Cisco has unveiled new investments designed to help partners capture more business with SMBs that are “stampeding” towards the cloud.
In an interactive roundtable held today, Andrew Sage, VP, Global Distribution & SMB Sales at Cisco, characterised SMB as “one of the biggest opportunities Cisco and our partners have”.
SMB is growing at double digits for Cisco, but the networking giant can take a bigger slice of the market, Sage suggested.
“We think there’s almost a $30bn opportunity for us,” he said.
Summarising how its SMB strategy for its fiscal 2024 (which began on 30 July) will differ from previous years, Sage said that Cisco will get “very focused” on the technologies that help SMB customers transforming with the cloud, “rather than the sports bars or nail salons”.
“[Sports bars and nail salons] also have technology requirements, without question,” Sage said.
“But I think our technology and our partners’ capabilities are much better suited to that slightly larger SMB that has started to move to the cloud and would react to the value proposition we bring with Meraki and WebEx and cloud security.”
Cisco has announced a new sales coverage model for the SMB segment, where it is exclusively partner led.
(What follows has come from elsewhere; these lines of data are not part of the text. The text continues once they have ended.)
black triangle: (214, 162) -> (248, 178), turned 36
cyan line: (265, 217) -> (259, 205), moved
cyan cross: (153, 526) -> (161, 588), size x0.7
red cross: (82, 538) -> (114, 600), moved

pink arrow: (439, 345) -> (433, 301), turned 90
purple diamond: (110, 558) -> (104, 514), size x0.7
SMB partners will enjoy access to a territory manager, as well as specialists that can help them in specific technology areas such as zero trust. More than 100 new roles have been added globally in a new ‘SMB sales acceleration’ function.
The networking giant is also making a “significant incremental investment” in marketing to bolster its SMB drive, Luxy Thuraisingam, VP, Global SMB & Partner Marketing, Cisco (pictured, top), claimed, meanwhile.
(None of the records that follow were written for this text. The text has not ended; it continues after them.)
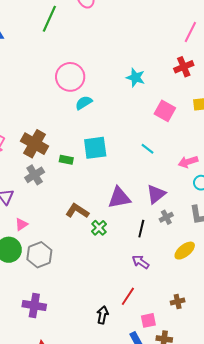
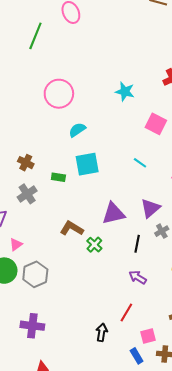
cyan semicircle: (84, 103) -> (77, 130), moved
brown cross: (35, 144) -> (26, 163), size x0.6

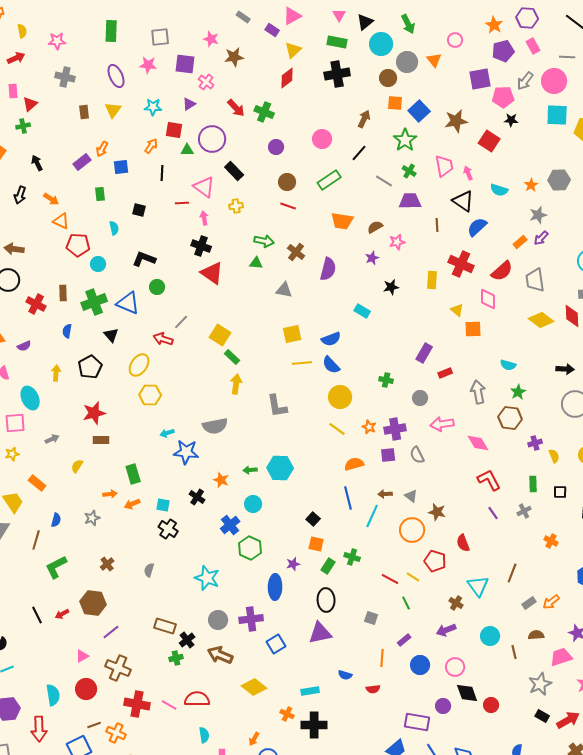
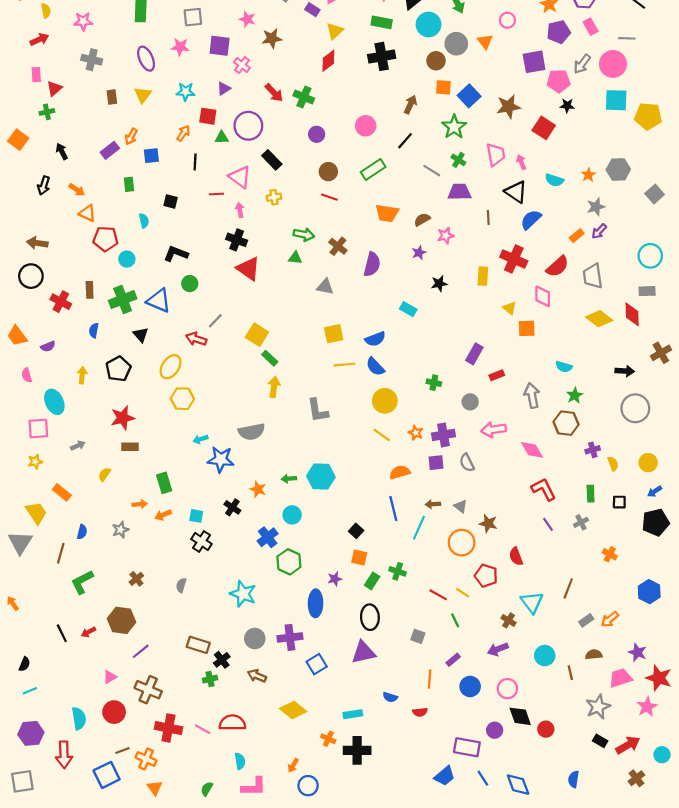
brown arrow: (220, 655) -> (257, 676), size x0.7

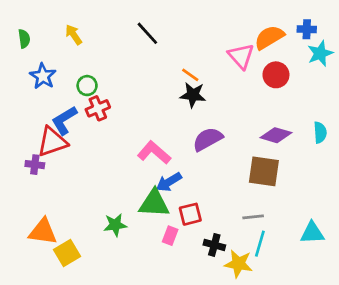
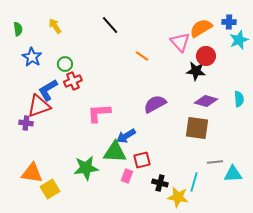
black star: (193, 95) -> (196, 71), moved
pink L-shape: (154, 153) -> (99, 113), moved, turned -45
gray line: (253, 217) -> (215, 162), moved
green star: (115, 225) -> (86, 168), size x1.4

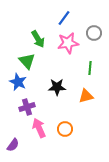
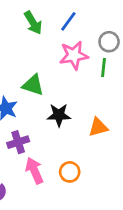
green arrow: (38, 39) -> (33, 23), moved
green triangle: (27, 61) -> (33, 85), moved, turned -30
green line: (90, 68) -> (104, 68), moved

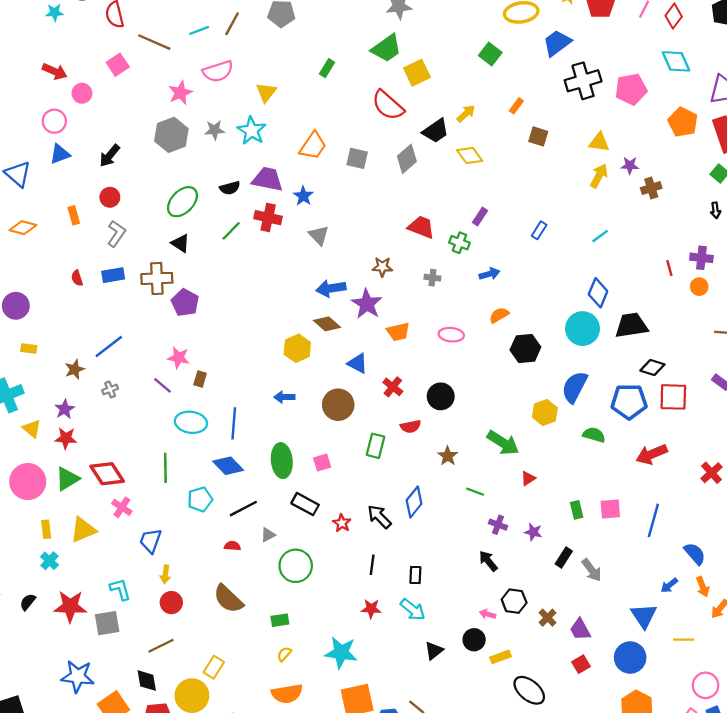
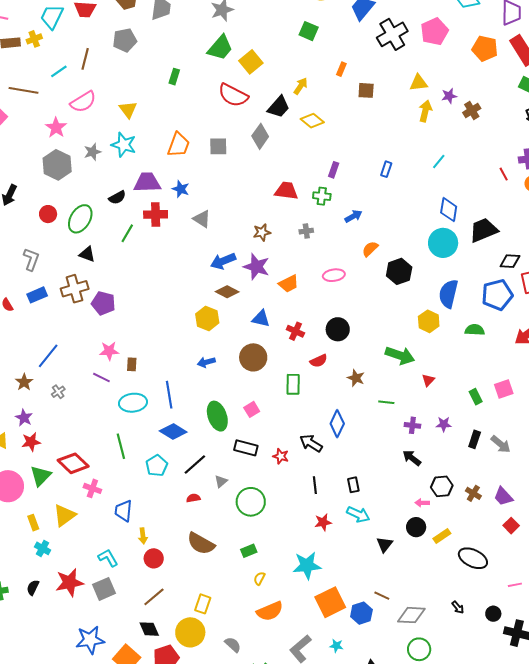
red circle: (110, 197) -> (48, 214), moved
SMBs ‘stampeding to cloud’
Cisco is pursuing those SMBs that are “stampeding to cloud and SaaS to do digital transformation,” Sage said as he pinned down the vendor’s ideal SMB customer. More generally, Cisco sees SMBs as those that do up to $50,000 in annual bookings.
“Digital transformation isn’t something we’ve always associated with the SMB customer – we kind of [thought] of them as hanging on as best they can,” Sage explained.
“But the truth is that SMB customers are doing things they could never do before with technology. They used to have to buy servers and licensing, and do custom programming that was complex. Now with cloud and SaaS that is no longer the case. They have access to applications to automate every part of their business.”
Some $4.5bn of the $30bn opportunity Cisco flagged up is for partners to go back into existing SMB customers with a broader set of Cisco technology to help them digitally transform, Sage said.
Half of Cisco’s SMB customers will soon want to procure solutions and outcomes in a managed way, he added.
“These customers do not need technology; they need technology outcomes,” Sage said. “The way they get the technology outcomes that are critical to their business is through our partners, and we are seeing a big shift in how our partners are meeting these customers.”
Sage said the new “incremental investment” in SMB has buy-in from Cisco’s senior leadership team, including CEO Chuck Robbins (pictured above).
“We’re going to focus our energy and efforts with our partners on those customers that are transforming their business with the cloud, as we think we have a great opportunity to help them with this journey,” he concluded.
‘Dealing with Cisco was like dancing with an elephant’
On the call, Doug Westervelt, CEO of US Cisco partner Portland Internetworks, remarked that dealing with Cisco “used to be like dancing with an elephant”.
“Now we’re seeing a tonne of change in Cisco’s attitude towards SMB, much for the better,” he said.
“Cisco is beginning to understand the SMB and managed services space.
“So much more of Cisco’s offerings are multi-tenet friendly. There are flexible buying models and things that allow us to pay as we consume or scale up and down as necessary. I’ve never seen the level of engagement and investment from Cisco in the SMB space.”